I share Nuttall’s view that exclusive attention to negotiation, circulation and so on has, for all its benefits, the defect that the power of the literary objects is often underestimated, and sometimes defeats the explanatory model. These powerful initial acts of attention to the marginal symbolic icon, where the meditation and the negotiations start that should end by giving us a richer sense of the great, still central texts, can use up some of the energy that might have gone to those greater works. However, I also agree that nobody at present is writing better about Shakespeare and other Early Modern matters, even if what we get are, perhaps inevitably, what Nuttall characteristically calls lucida tela diei, shafts of light rather than the full blaze of noon – but where shall we go to get that?
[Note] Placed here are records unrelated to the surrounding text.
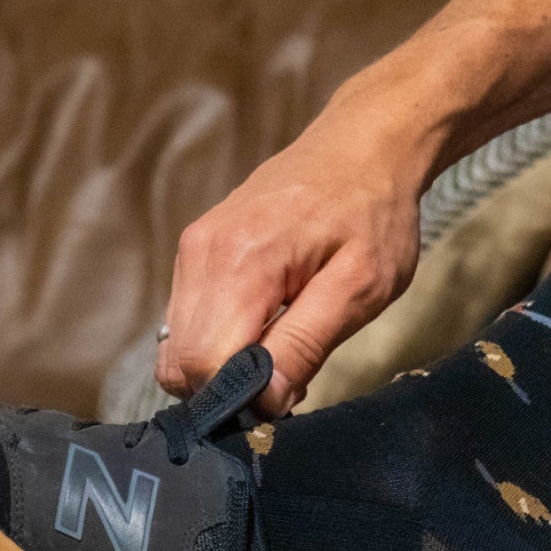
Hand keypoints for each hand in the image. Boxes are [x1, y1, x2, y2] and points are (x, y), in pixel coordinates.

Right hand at [157, 107, 429, 417]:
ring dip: (224, 368)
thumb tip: (265, 404)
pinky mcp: (195, 251)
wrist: (363, 146)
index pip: (204, 366)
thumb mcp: (360, 288)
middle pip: (181, 365)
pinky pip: (186, 324)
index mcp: (241, 263)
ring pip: (177, 349)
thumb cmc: (373, 215)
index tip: (286, 396)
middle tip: (288, 375)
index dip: (241, 398)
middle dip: (229, 389)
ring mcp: (193, 251)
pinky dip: (219, 342)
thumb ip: (305, 346)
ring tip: (281, 346)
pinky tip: (266, 326)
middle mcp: (202, 255)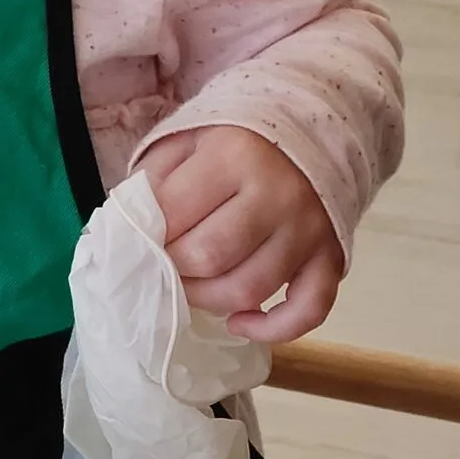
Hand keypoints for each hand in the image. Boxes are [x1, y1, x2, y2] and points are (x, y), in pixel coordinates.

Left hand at [141, 126, 340, 343]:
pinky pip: (310, 309)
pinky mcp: (331, 257)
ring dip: (209, 301)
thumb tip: (129, 229)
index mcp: (233, 156)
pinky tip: (240, 322)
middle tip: (165, 267)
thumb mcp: (186, 140)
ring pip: (250, 288)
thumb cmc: (235, 141)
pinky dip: (274, 328)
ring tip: (193, 290)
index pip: (175, 214)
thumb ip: (154, 180)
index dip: (148, 238)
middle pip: (210, 256)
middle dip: (175, 271)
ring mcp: (308, 230)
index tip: (141, 244)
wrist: (314, 130)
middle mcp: (276, 194)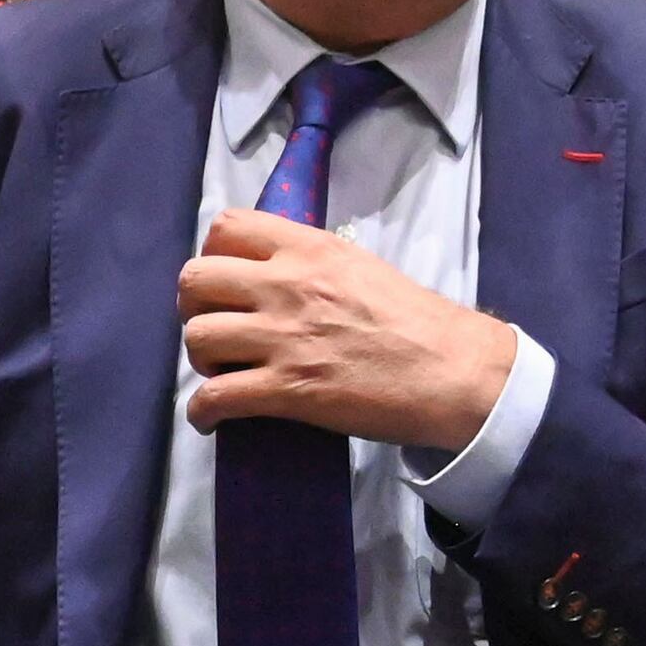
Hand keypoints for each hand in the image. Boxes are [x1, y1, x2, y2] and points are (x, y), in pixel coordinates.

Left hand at [177, 209, 518, 449]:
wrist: (451, 371)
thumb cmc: (415, 321)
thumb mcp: (360, 266)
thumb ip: (312, 262)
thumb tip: (276, 271)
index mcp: (308, 249)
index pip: (227, 227)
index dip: (212, 255)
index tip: (224, 282)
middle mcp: (288, 285)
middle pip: (196, 280)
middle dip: (194, 307)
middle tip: (215, 328)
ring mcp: (284, 338)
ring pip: (197, 337)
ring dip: (199, 359)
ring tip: (220, 372)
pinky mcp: (287, 389)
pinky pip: (215, 397)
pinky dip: (202, 412)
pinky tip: (210, 418)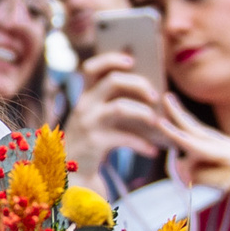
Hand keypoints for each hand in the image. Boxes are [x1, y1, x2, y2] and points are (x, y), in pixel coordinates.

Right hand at [67, 51, 166, 167]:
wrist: (72, 171)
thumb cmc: (93, 139)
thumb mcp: (96, 117)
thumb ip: (114, 104)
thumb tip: (150, 94)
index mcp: (85, 95)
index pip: (92, 68)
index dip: (112, 59)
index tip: (132, 60)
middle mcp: (85, 105)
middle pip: (113, 81)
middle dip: (139, 84)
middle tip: (155, 96)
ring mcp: (89, 123)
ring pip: (120, 107)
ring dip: (143, 112)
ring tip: (156, 121)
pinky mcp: (95, 142)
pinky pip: (124, 137)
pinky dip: (142, 144)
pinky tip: (152, 150)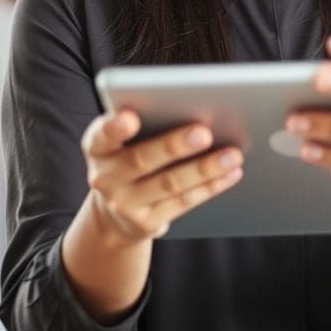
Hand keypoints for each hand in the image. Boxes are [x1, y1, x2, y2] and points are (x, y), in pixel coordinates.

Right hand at [79, 110, 243, 242]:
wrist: (114, 213)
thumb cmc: (128, 158)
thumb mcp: (122, 142)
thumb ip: (146, 123)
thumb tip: (193, 107)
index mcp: (97, 149)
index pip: (101, 136)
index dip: (114, 127)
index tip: (130, 116)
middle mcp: (105, 178)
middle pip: (141, 160)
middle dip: (174, 146)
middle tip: (204, 132)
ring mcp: (125, 205)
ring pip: (169, 184)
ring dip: (204, 169)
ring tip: (232, 154)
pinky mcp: (146, 223)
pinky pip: (184, 202)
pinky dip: (210, 187)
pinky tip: (231, 173)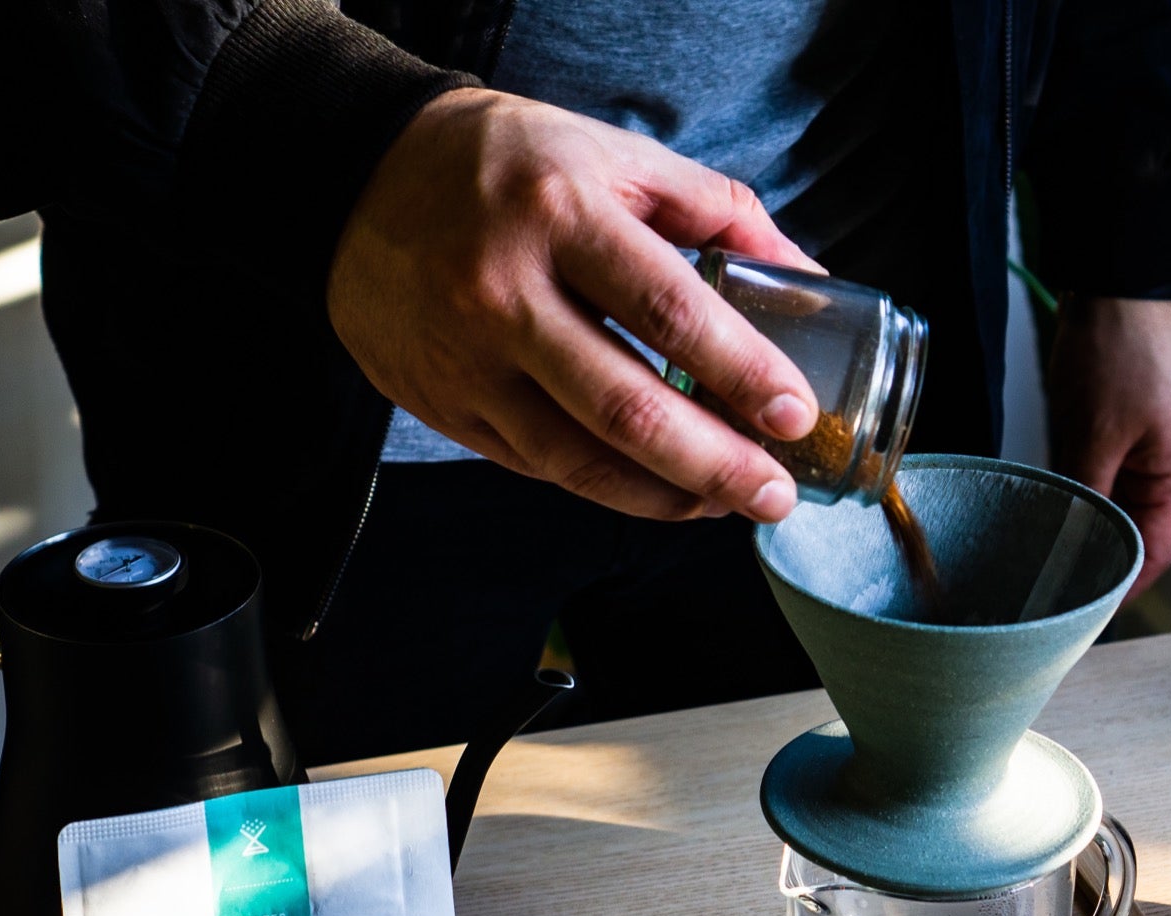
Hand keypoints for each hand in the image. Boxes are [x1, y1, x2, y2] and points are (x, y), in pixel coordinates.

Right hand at [327, 88, 821, 521]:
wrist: (362, 179)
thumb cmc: (506, 166)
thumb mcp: (612, 156)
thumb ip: (715, 212)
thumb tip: (809, 277)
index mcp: (560, 213)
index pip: (669, 309)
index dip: (741, 370)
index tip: (794, 415)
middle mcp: (505, 293)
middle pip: (627, 408)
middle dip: (716, 465)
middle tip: (774, 495)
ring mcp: (466, 360)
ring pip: (579, 461)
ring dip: (665, 498)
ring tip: (725, 504)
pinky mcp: (443, 404)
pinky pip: (538, 465)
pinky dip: (607, 488)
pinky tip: (656, 489)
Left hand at [1046, 297, 1170, 598]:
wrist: (1123, 276)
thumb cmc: (1119, 348)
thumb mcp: (1092, 434)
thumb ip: (1084, 496)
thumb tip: (1069, 547)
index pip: (1156, 553)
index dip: (1122, 585)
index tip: (1083, 610)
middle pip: (1140, 533)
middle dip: (1101, 557)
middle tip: (1053, 585)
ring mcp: (1157, 444)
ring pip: (1121, 504)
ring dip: (1089, 521)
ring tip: (1046, 549)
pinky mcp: (1135, 424)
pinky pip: (1112, 474)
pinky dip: (1086, 490)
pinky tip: (1053, 501)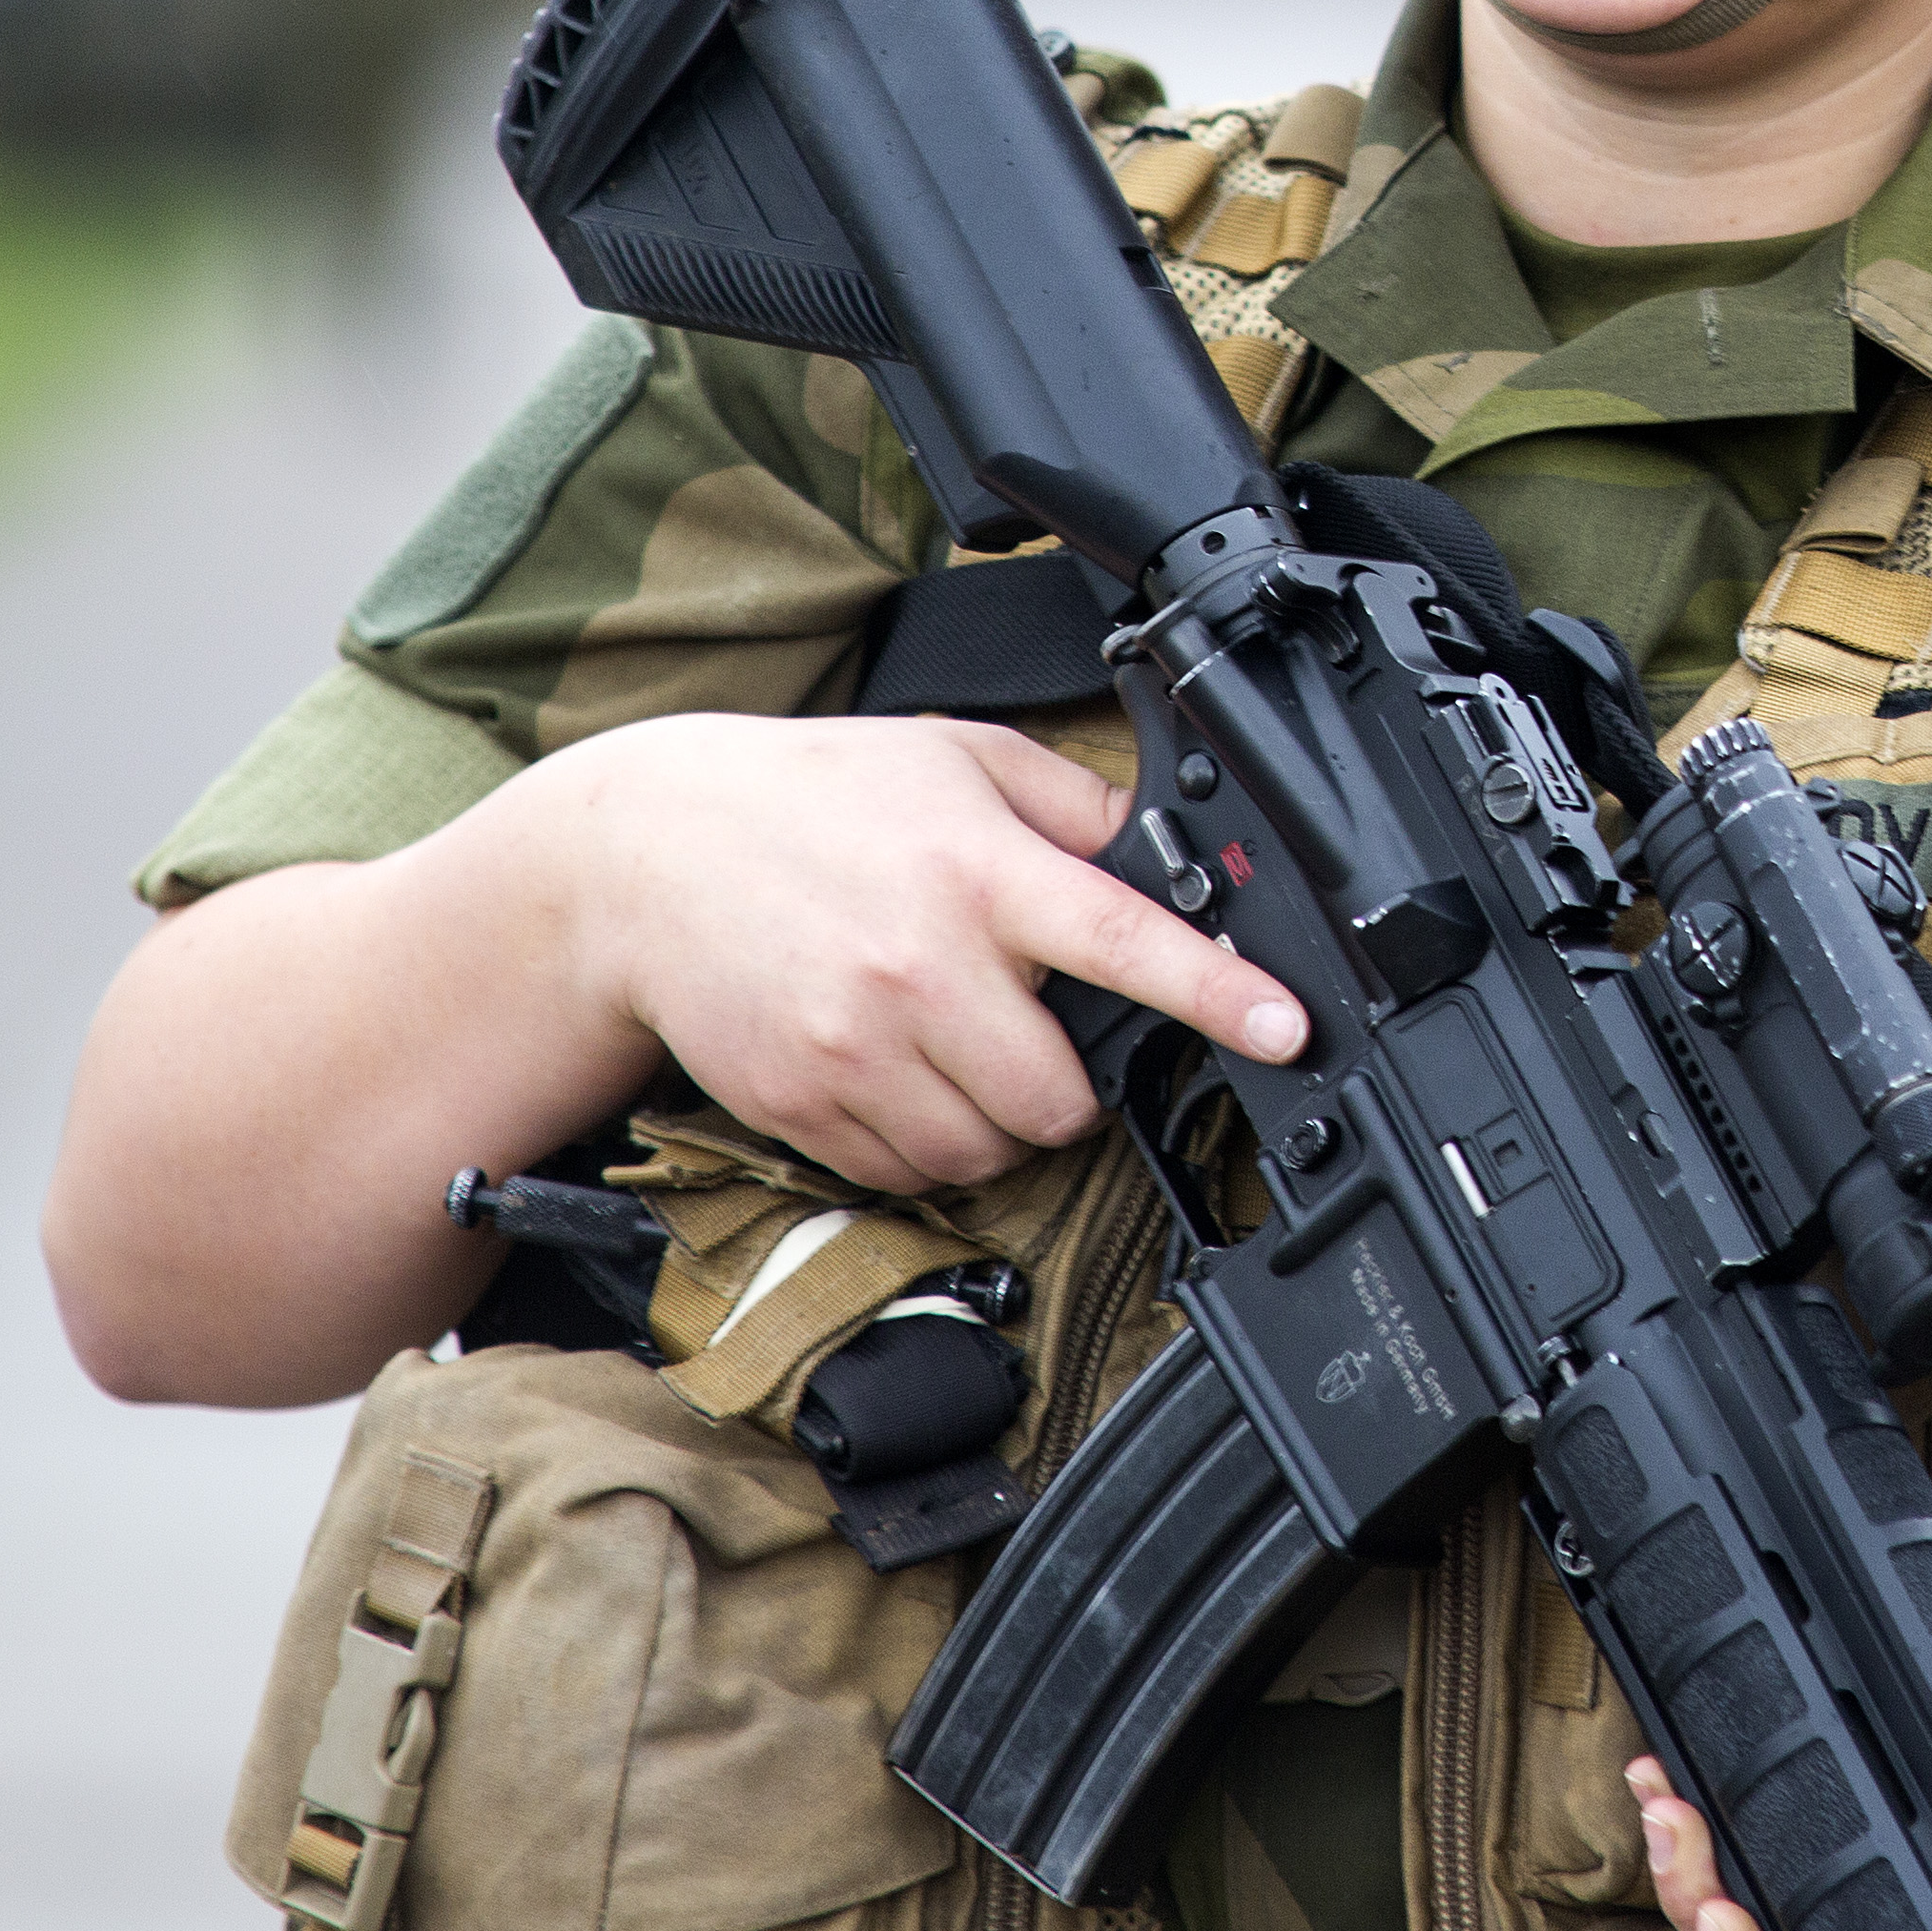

He is right to say we need more of the same, but although the model is available to all, and will in principle work for and across all historical periods, high critical talent, the secret ingredient, doesn’t abound and cannot be borrowed. These Greenblattian operations call for delicacy as well as audacity, imagination as well as method, and the signs are clear that, in this case anyway, more will probably mean worse.